Alternatively, you can use the mod_proxy_wstunnel module in the Apache frontend to accept websocket requests. By adding three lines of code before your existing proxy setup, you can configure Apache to handle websocket connections correctly. The provided code snippet includes the necessary rewrite rules and conditions to identify websocket requests and proxy them to the appropriate ws:// endpoint. The existing proxy setup can continue using AJP, HTTP or HTTPS connectors.

RewriteEngine on
RewriteCond %{HTTP:Upgrade} "(?i)websocket"
RewriteCond %{HTTP:Connection} "(?i)upgrade"
RewriteRule ^(.*)$ ws://127.0.0.1:HTTPPORT/$1 [P]

The existing proxy setup can use AJP, HTTP or HTTPS. For example:

ProxyPass /examples ajp://127.0.0.1:AJPPORT/examples retry=5
ProxyPassReverse /examples ajp://127.0.0.1:AJPPORT/examples

This way websocket requests to /examples/ will be proxied to ws:// endpoint while other requests will go to typical ajp://, http:// or https:// endpoints (for https:// you will need to replace 127.0.0.1 with a valid and SSL-secured domain).

To enable proxying from https:// to wss://, you need to make a few changes to the code snippet mentioned earlier. These changes include enabling the SSLProxyEngine, modifying the rewrite rule to use the real domain where the SSL certificate is installed, and specifying the HTTPS port of Tomcat.

SSLProxyEngine on
RewriteEngine on
RewriteCond %{HTTP:Upgrade} "(?i)websocket"
RewriteCond %{HTTP:Connection} "(?i)upgrade"
RewriteRule ^/examples/(.*)$ wss://REAL.SSLED.DOMAIN:HTTPSPORT/examples/$1 [P]

Alternative approach for the last line: RewriteRule .* wss://REAL.SSLED.DOMAIN:HTTPSPORT%{REQUEST_URI} [P]

These custom proxy settings can be made for you on request by support staff or you may be able to set them up using a Java Control Panel provided by your host.

It is important to note that rewrite rules are processed before proxy rules, so the order may be different (proxy rules before rewrite rules) and still valid. Additionally, ensure that Rewrite Engine on and ProxyPreserveHost On directives are globally enabled for the configuration to work correctly.

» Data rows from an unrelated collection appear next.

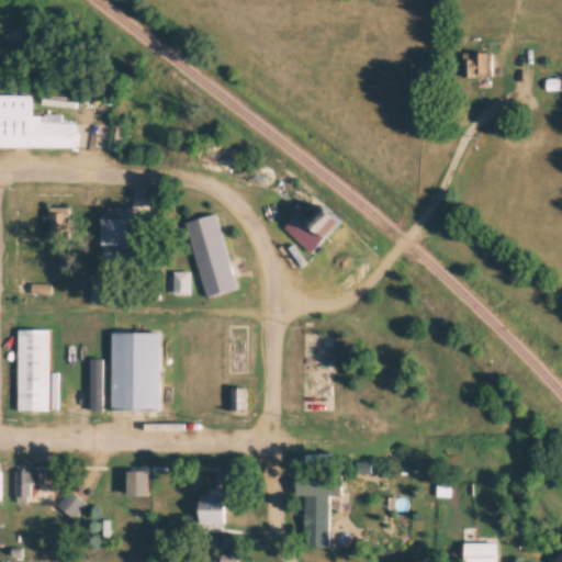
[(494,53),(463,53),(463,77),(494,77),(494,53)]
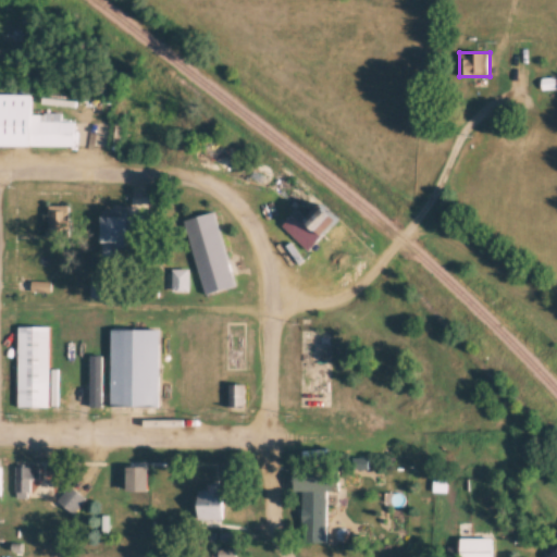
[(0,147),(76,148),(76,123),(62,122),(62,114),(34,114),(34,95),(0,95),(0,147)]
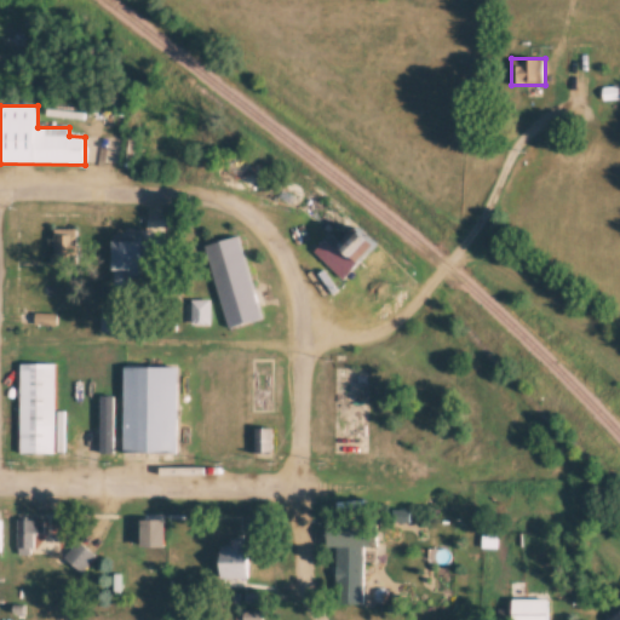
[(333,234),(315,254),(346,282),(380,245),(361,227),(344,245),(333,234)]
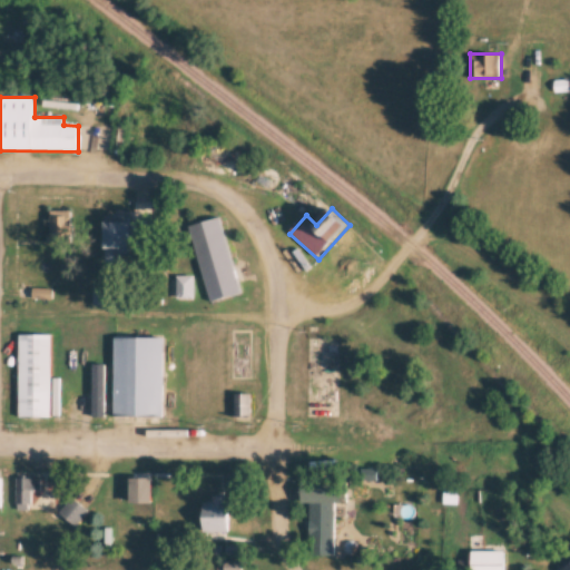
[(72,212),(51,212),(51,243),(72,243),(72,212)]
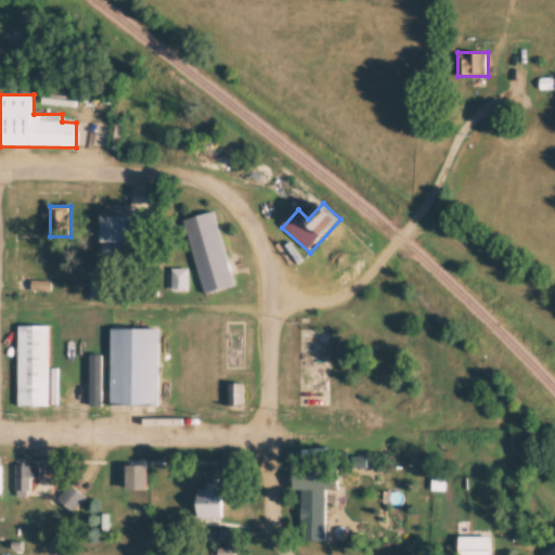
[(150,219),(128,218),(128,211),(103,210),(103,256),(128,256),(128,243),(149,243),(150,219)]
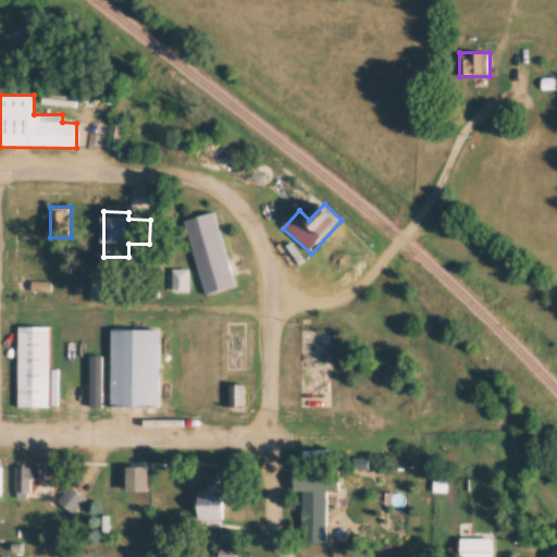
[(203,296),(234,288),(218,213),(187,220),(203,296)]
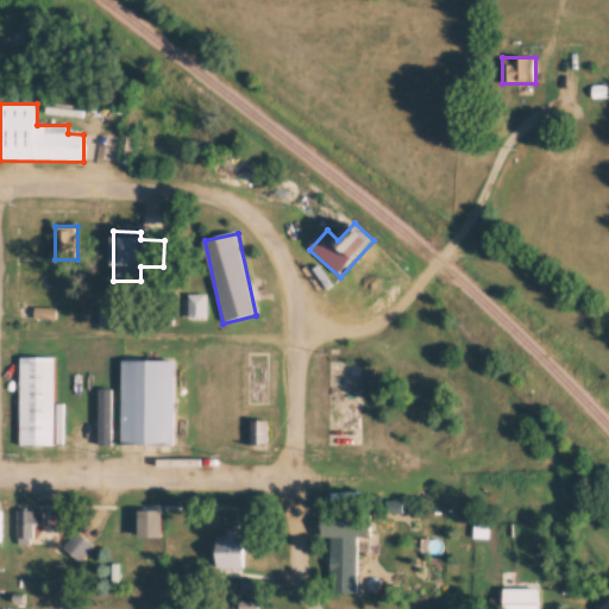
[(207,295),(189,295),(189,320),(207,320),(207,295)]
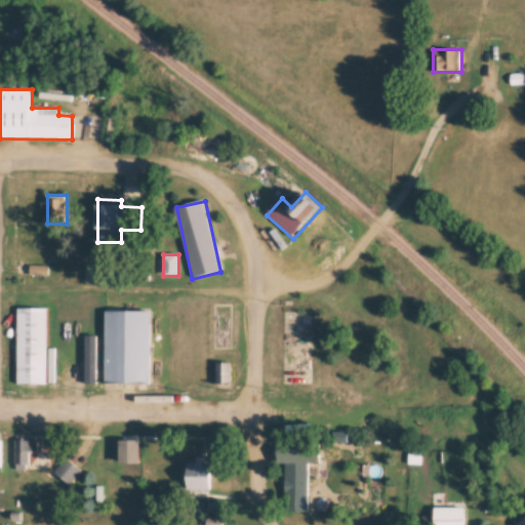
[(16,382),(16,308),(46,308),(47,382),(16,382)]
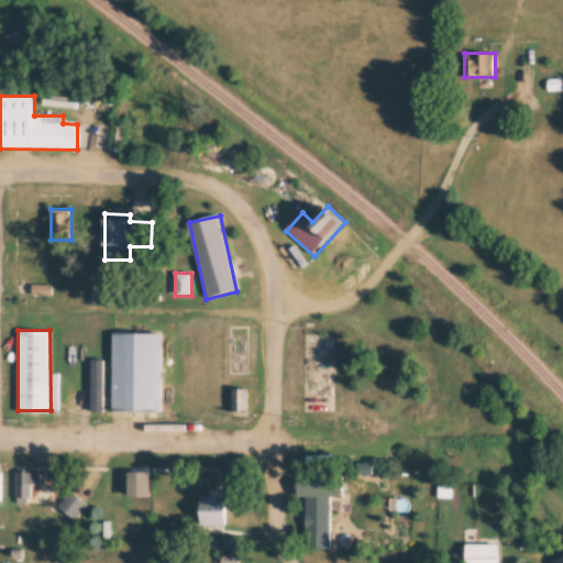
[(112,407),(113,330),(164,331),(164,407),(112,407)]
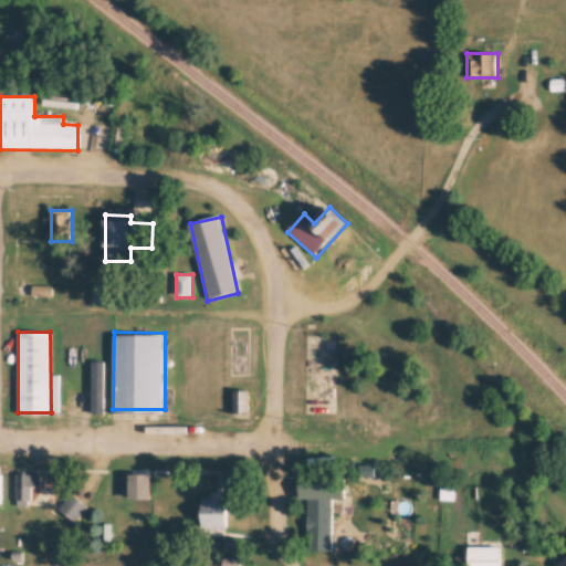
[(234,416),(249,416),(249,392),(234,392),(234,416)]
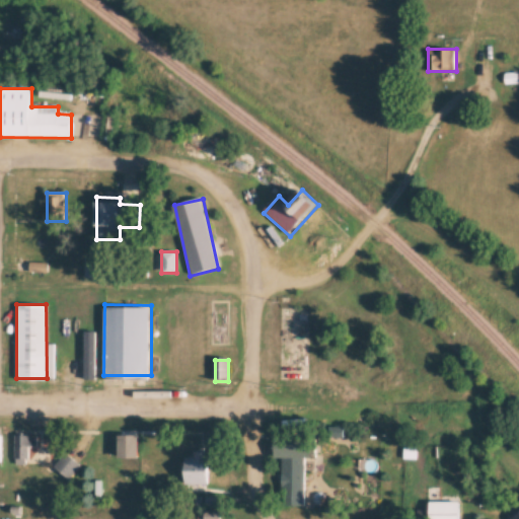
[(15,464),(28,464),(28,447),(38,448),(38,436),(16,436),(15,464)]
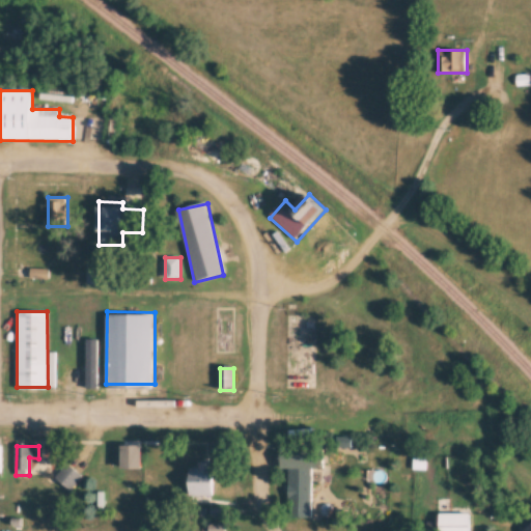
[(289,468),(288,518),(312,518),(313,468),(325,468),(326,448),(283,447),(283,468),(289,468)]
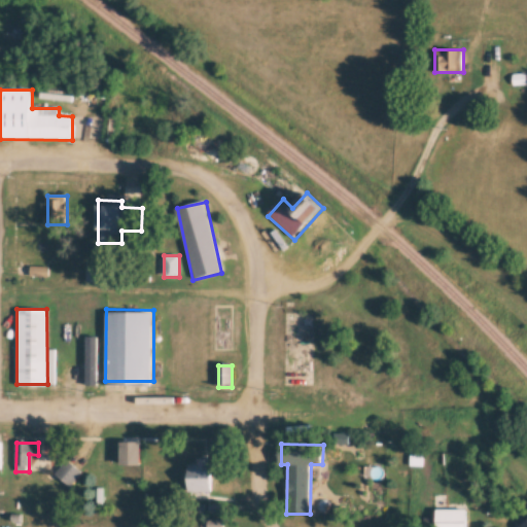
[(70,487),(82,472),(67,460),(55,476),(70,487)]
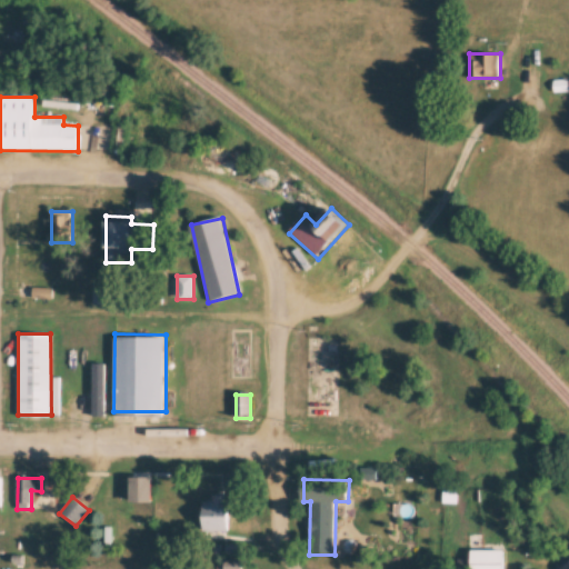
[(205,531),(230,531),(230,497),(205,497),(205,531)]
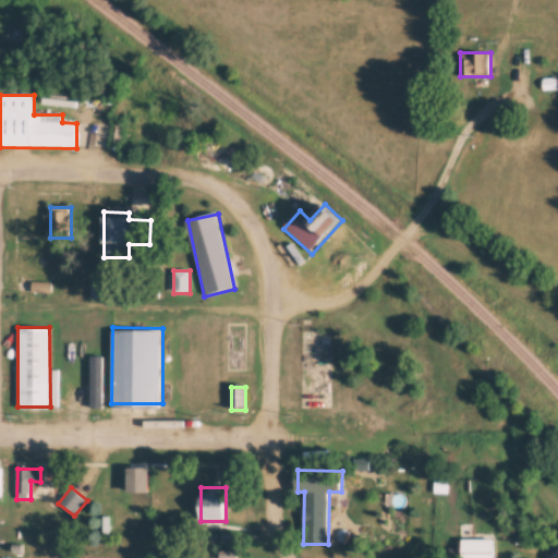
[(495,557),(496,540),(463,540),(463,557),(471,557),(470,557),(495,557)]
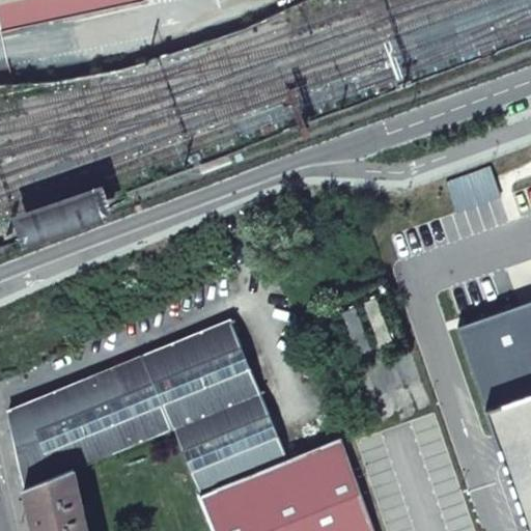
[(0,0),(0,31),(140,1),(141,0),(0,0)]
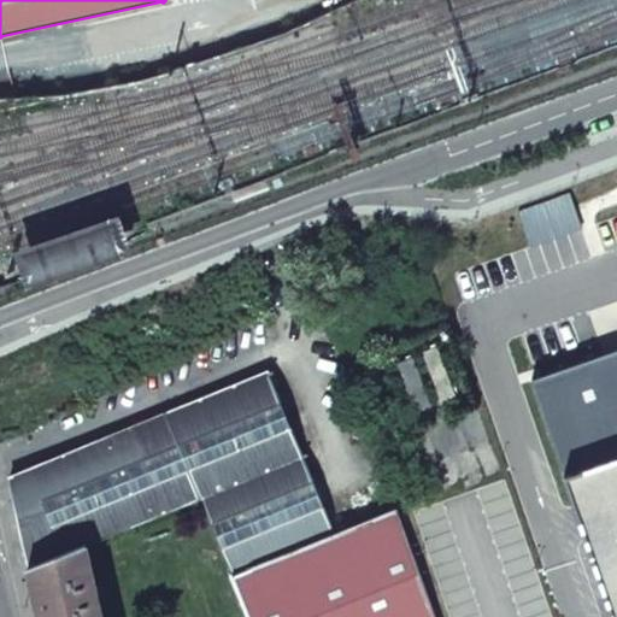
[(518,211),(530,246),(582,228),(569,193),(518,211)]
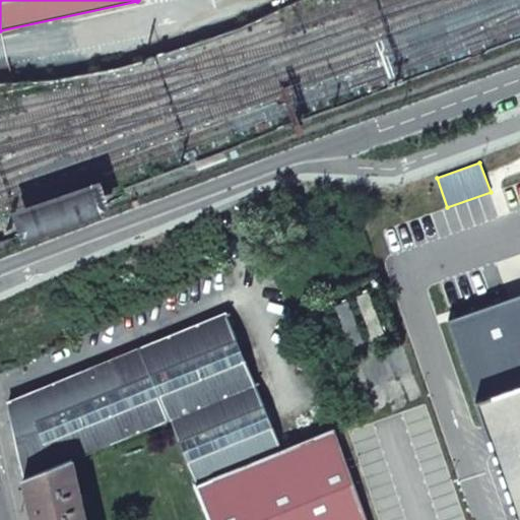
[(29,233),(101,207),(95,192),(24,217),(29,233)]
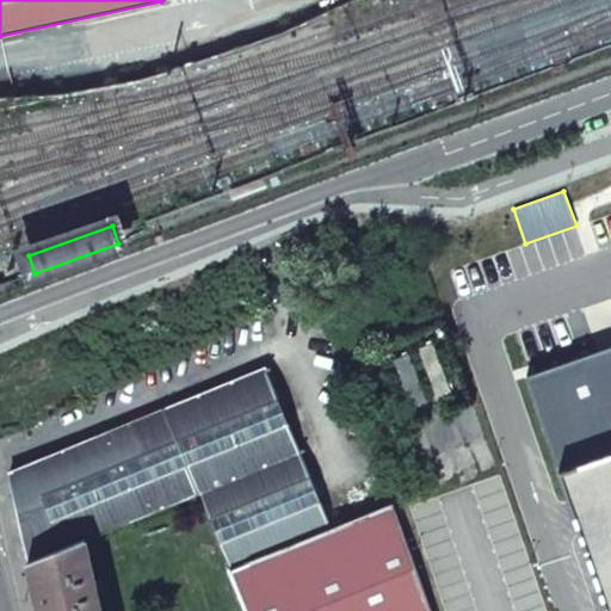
[(610,610),(610,346),(526,376),(606,610),(610,610)]
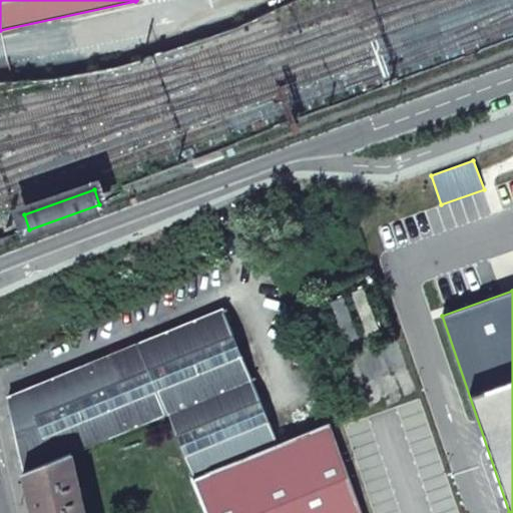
[(169,414),(194,479),(279,444),(223,310),(140,344),(169,414)]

In Apache 2.4, ProxyRequests is set to Off by default, which is the recommended setting for security purposes.

By following these proposed solutions, you can overcome the challenges associated with using websockets in a Tomcat or Glassfish server environment with proxying. Whether you choose to directly connect to Tomcat’s ports or utilize the mod_proxy_wstunnel module in Apache, you can establish and maintain websocket connections seamlessly.

In conclusion, websockets provide a powerful mechanism for real-time communication between clients and servers. However, when using Tomcat with proxying, particularly with the AJP connector, additional considerations and configuration adjustments are required to ensure proper handling of websocket connections. By understanding the limitations of the AJP connector and leveraging the mod_proxy_wstunnel module in Apache, you can successfully enable websockets and facilitate smooth communication within your application.